How to Make the Publishing Business a Good Business

When I bought my house, I was required to put down a deposit or “good faith” money. This was even before we signed the contract of sale! Nothing happened with this money. In fact, they didn’t even deposit the check (which I admit was unique to our situation), but in most home sales, the deposit is nonrefundable if the buyer bails.

And, of course, the day we closed on the house, I had to deposit the down-payment with the escrow company. Thousand and thousands of dollars. In fact, that had to be deposited not later than the day before closing.

You see, in the real world, when you buy something like a house, or a car, for thousands of dollars, you pay when you sign on the dotted line.

Then there’s the publishing world, where you get emails like this:

Unfortunately, it takes us up to 60 days to process payments. I hope that will not be a problem.

Keep in mind, please, that this payment is the “on signing” payment.

Publishers routinely pay the “on signing” payment thirty days or longer after the signed contract shows up on my desk. And honestly, I do not understand this.

Once upon a time, I had a friend who was free-lancing on a video project at Viacom. I was bitching (there’s no other word) at her that Simon & Schuster, a division of Viacom, owed my clients money and I was still waiting for a check. She looked at me and said, “I can get a check hand-cut any day.” Same company, just a different division.

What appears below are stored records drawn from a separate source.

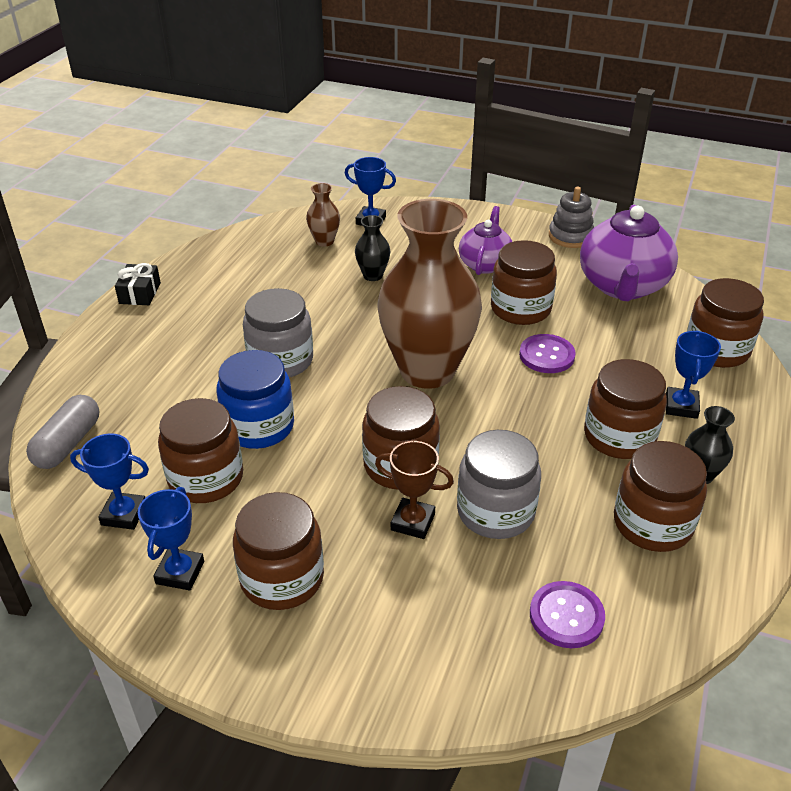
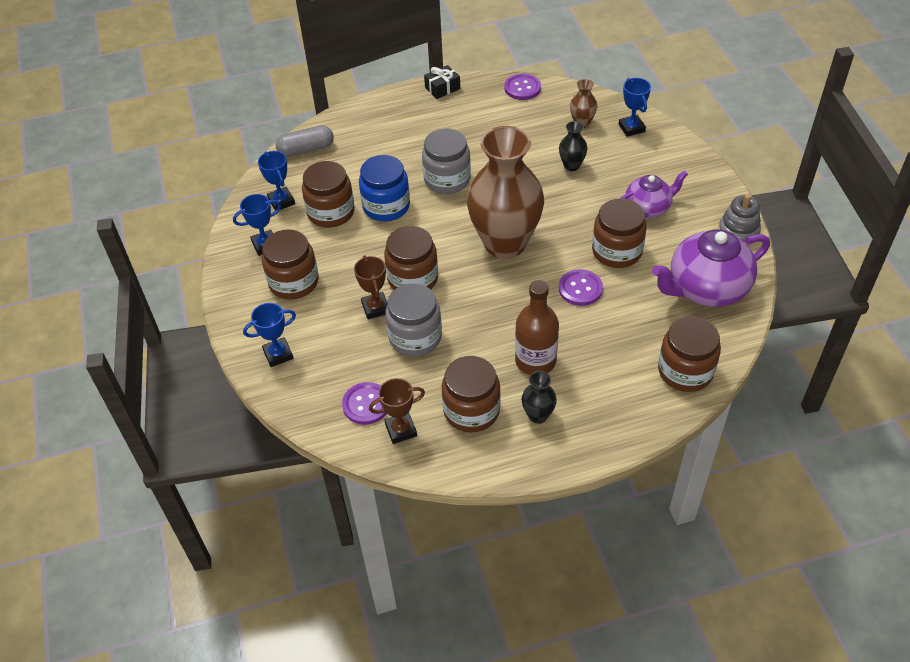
camera: 55 degrees right, 10 degrees up
(223, 248) = (522, 88): none -> purple button
(619, 436) = (535, 361): brown jar -> brown bottle
(636, 604) = (401, 430): none -> brown trophy
(681, 406) = (598, 378): blue trophy -> blue trophy (278, 354)

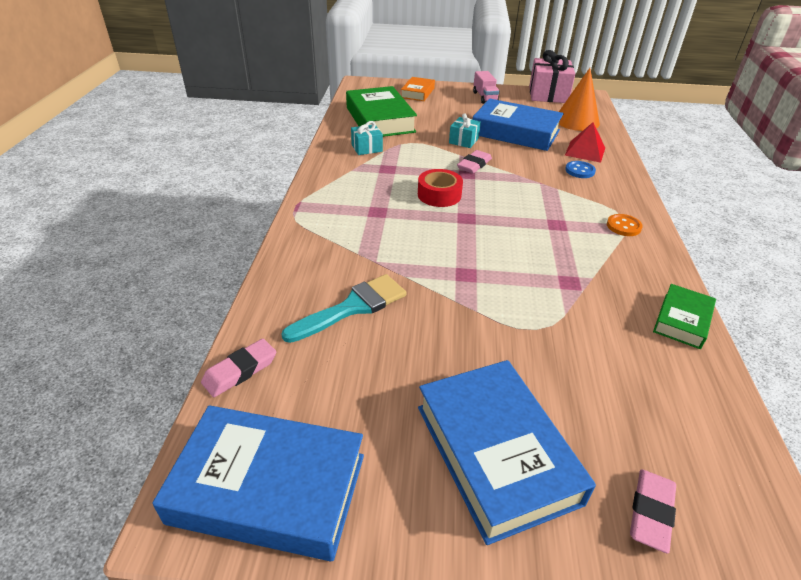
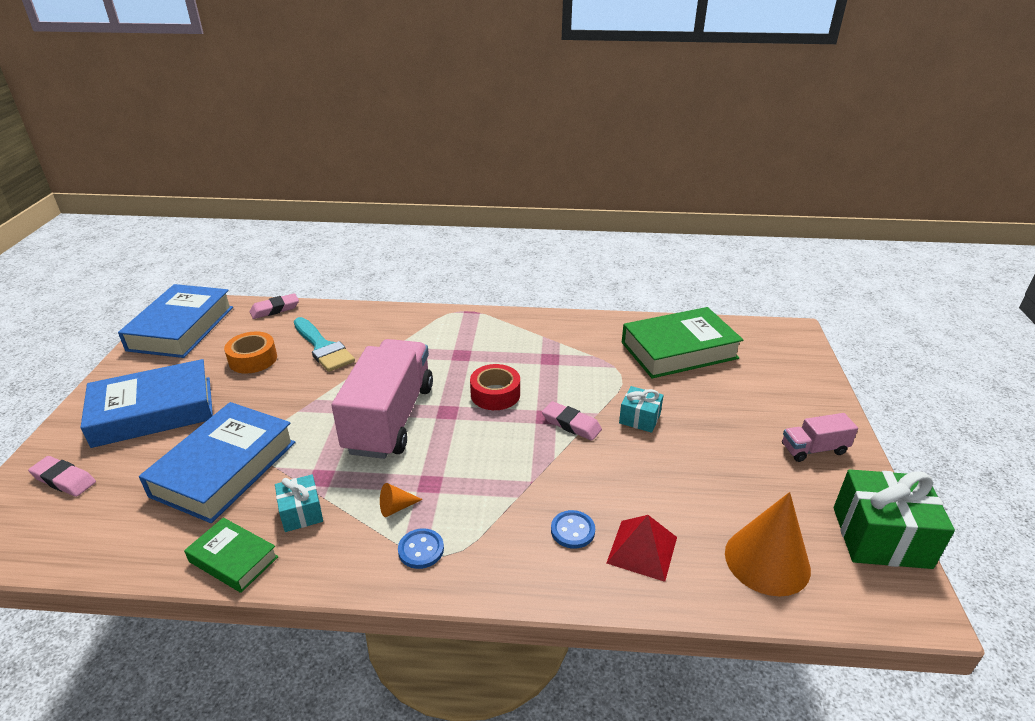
camera: 90 degrees right, 5 degrees down
(240, 371) = (275, 309): pink eraser -> pink eraser turned 75 degrees counterclockwise
(367, 148) = (597, 344): turquoise gift -> turquoise gift (301, 513)
(373, 370) = (253, 359): none -> orange tape
(417, 93) = (789, 380): orange book -> none
(480, 248) = (390, 418): none -> pink truck
(515, 132) = (687, 473): blue book -> blue book (224, 468)
(548, 94) = (881, 537): pink gift -> green gift
(588, 239) = (396, 507): none -> orange cone
(623, 226) = (421, 550): orange button -> blue button

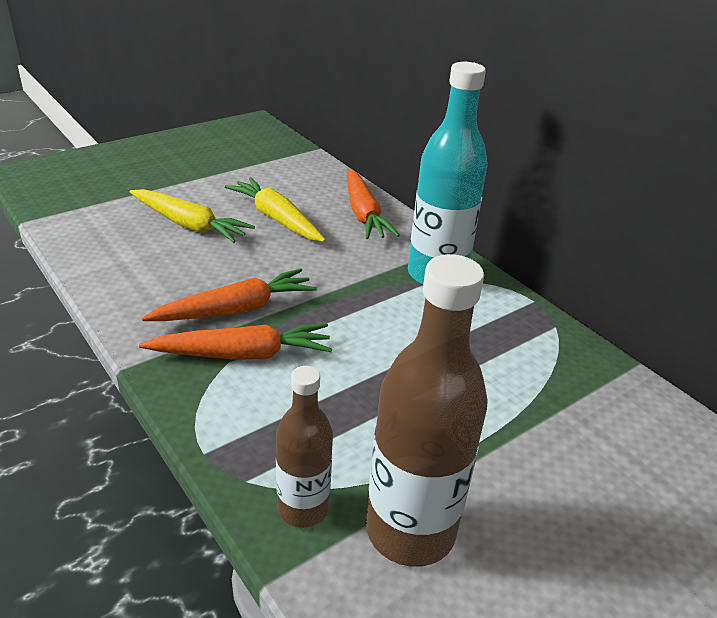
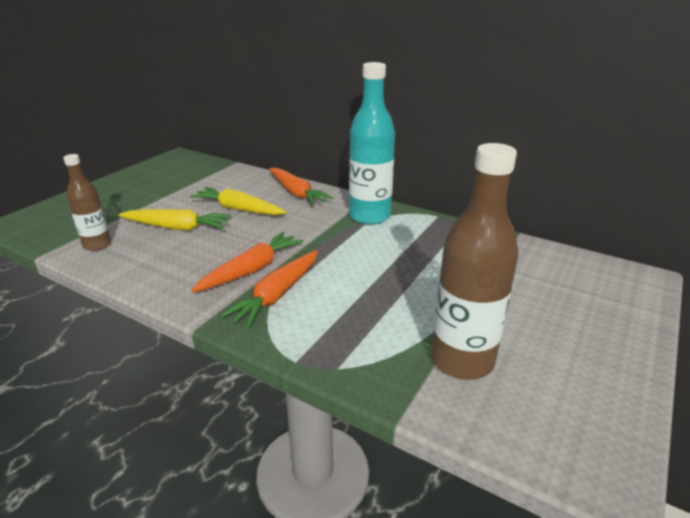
camera: 20 degrees left, 5 degrees down
(242, 354) = (277, 295): orange carrot -> orange carrot turned 150 degrees clockwise
(303, 508) = (387, 371): brown bottle -> brown bottle (97, 245)

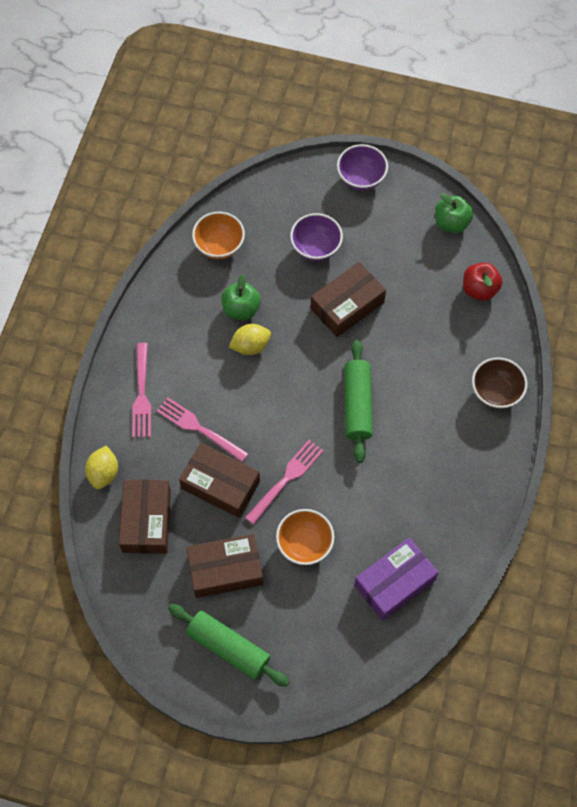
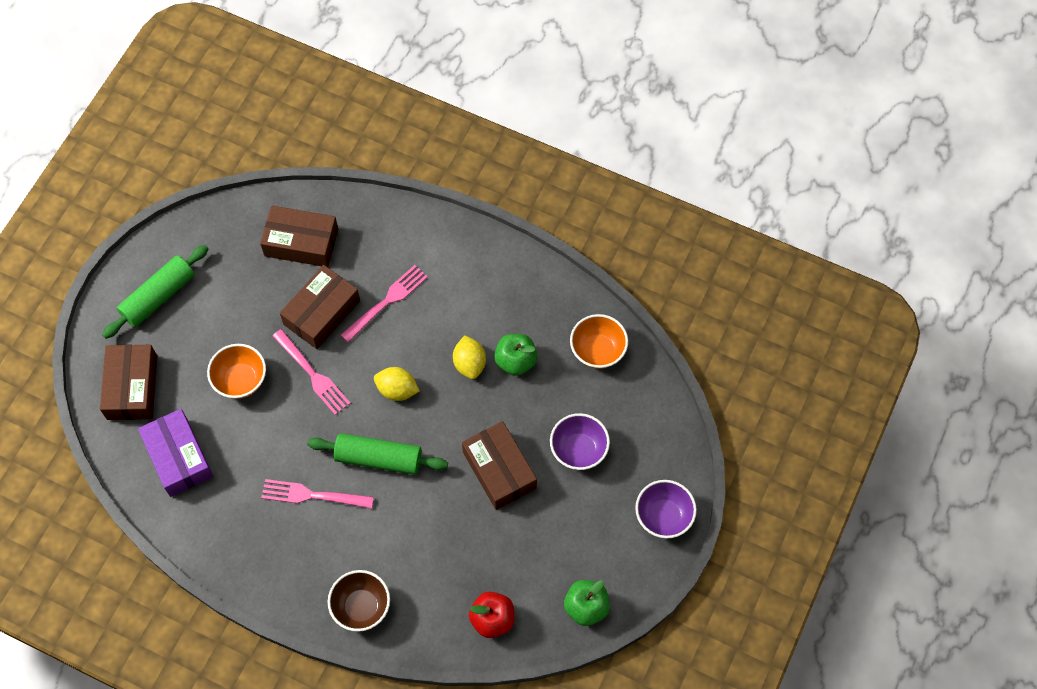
camera: 100 degrees right, 0 degrees up
(103, 473) = (359, 211): yellow lemon -> yellow lemon (397, 390)
(141, 394) = (436, 254): pink fork -> pink fork (312, 495)
(225, 570) = (234, 305): brown box -> brown box (132, 387)

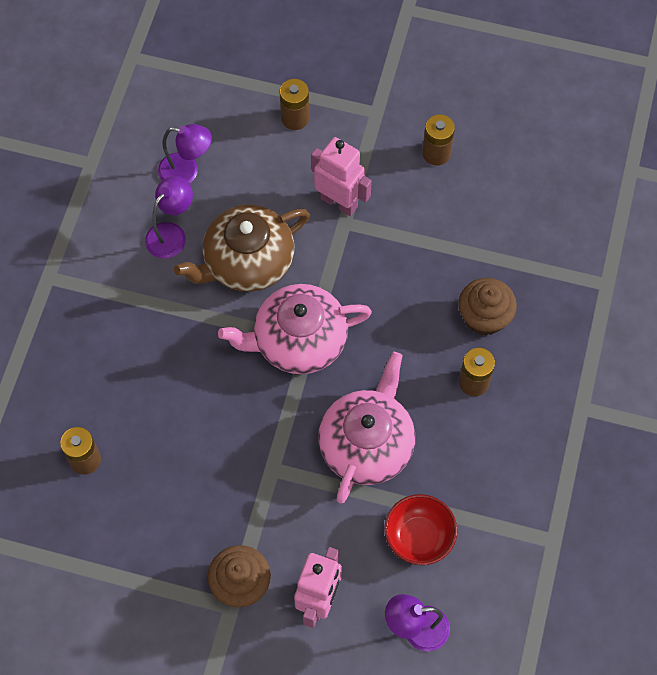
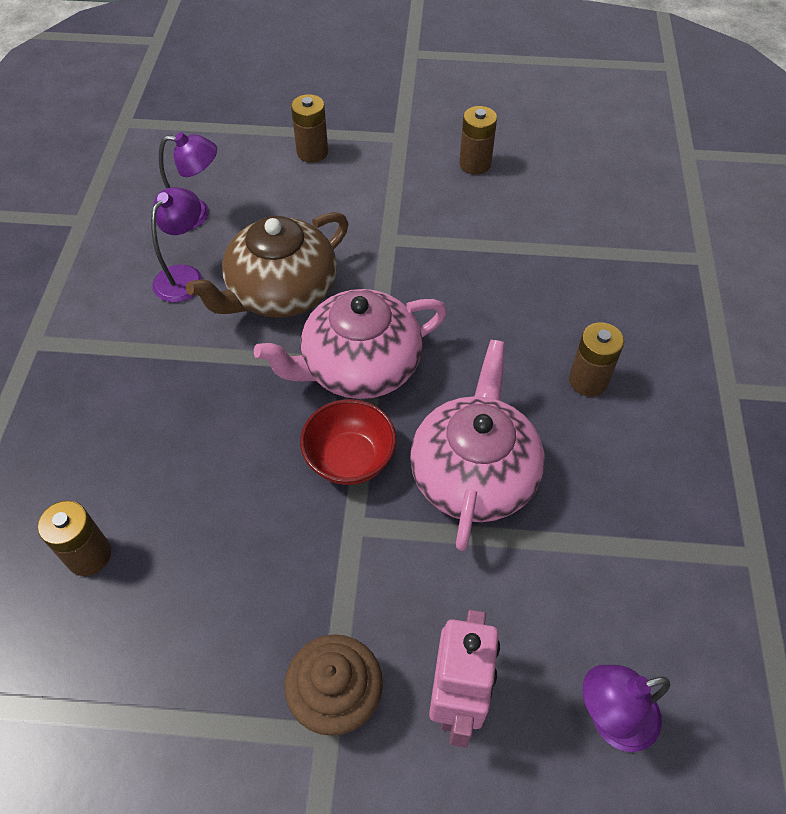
camera: 10 degrees left, 10 degrees down
(339, 202) = (378, 220): pink robot -> none
(419, 537) = (576, 583): red bowl -> red bowl (350, 459)
(484, 317) = (577, 310): brown cupcake -> none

Trying to get a hand-cut check out of a publisher is like trying to get a cub away from momma bear without a stun gun.

Publishers have said for years that they are “in business.” That they can’t publish that next book by an author because the first one didn’t hit its numbers. Or that they had to lay off all that staff because it’s a business, after all, and lay-offs happen. You pick the topic. As long as it relates to money, they will come up with some form of, “Well, we have to keep the business issues in focus.”

Well, here’s a business issue to keep in focus: When you draft a contract that says the payment is due “on signature,” the check or wire should be sent to arrive the same day as the signed contract. And if you draft that contract and sign after the author has signed, there is no excuse not to immediately execute that contract upon return of it from the author and to issue the payment. That’s business.

Can you imagine what my escrow company would have done if I’d said it would take me sixty days from closing to pay the down-payment?

From an agent’s perspective, it seems that editors and publishers—our publishing colleagues; people we often consider friends—don’t seem to understand that their foot-dragging on payments is the equivalent of their company telling them that their paycheck will be delayed a week, or thirty days, or sixty days(!). I’d like to see the reaction when an editor making six figures a year, with a two or three thousand dollar mortgage payment (or rent!) is told that his paycheck will be delayed for thirty days.

I see authors’ groups get up in arms about a lot of things. Be it reading fees, or contract terms such as the royalty rates on eBook editions. And those are important things to consider. But if the Authors’ Guild, RWA, SFWA, HWA, and MWA really wanted to make a stink about something, it should be the length of time publishers take to draft contracts, negotiate contracts, sign fully negotiated contracts, and pay the on-signing advance. Because their members are losing thousands of dollars—if not millions—every year because of these delays.

"Playing the float" is common enough in business, but when it comes to publishing contracts, there's no excuse. it's simply arrogance. Publishers know that no author is going to sue them because they didn't pay the on-signing advance when the signed contract was delivered. Plus, as many a contracts person will tell you, no court is going to call it a breech of contract if the payment is less than thirty days late. And a publisher can always get off the hook by actually making the payment due.

Maybe what we need in this business is a good-faith deposit and escrow service. Ebay has it. Elance has it. It's a simple concept. We create a standard "offer" document for use in the business, or each publisher can create one of their own, I really don't care. With every offer, the publisher has to send along that form and a check for 10% down. If the deal falls through because of the publisher, then the author keeps the deposit. If the author won't go forward, the publisher gets back the money. Once that form is agreed-upon and the deposit made, the parties negotiate the contract. The day that contracts are being sent for signature to the author, the publisher must deposit the signing advance, less the deposit, in an escrow account. When the author signs and returns the contract, the escrow company releases the funds. Simple as that. No more chasing advances. No more waiting for the Business Affairs VP to get back from vacation to sign off on the check request. It's simple, clean, and it's good business.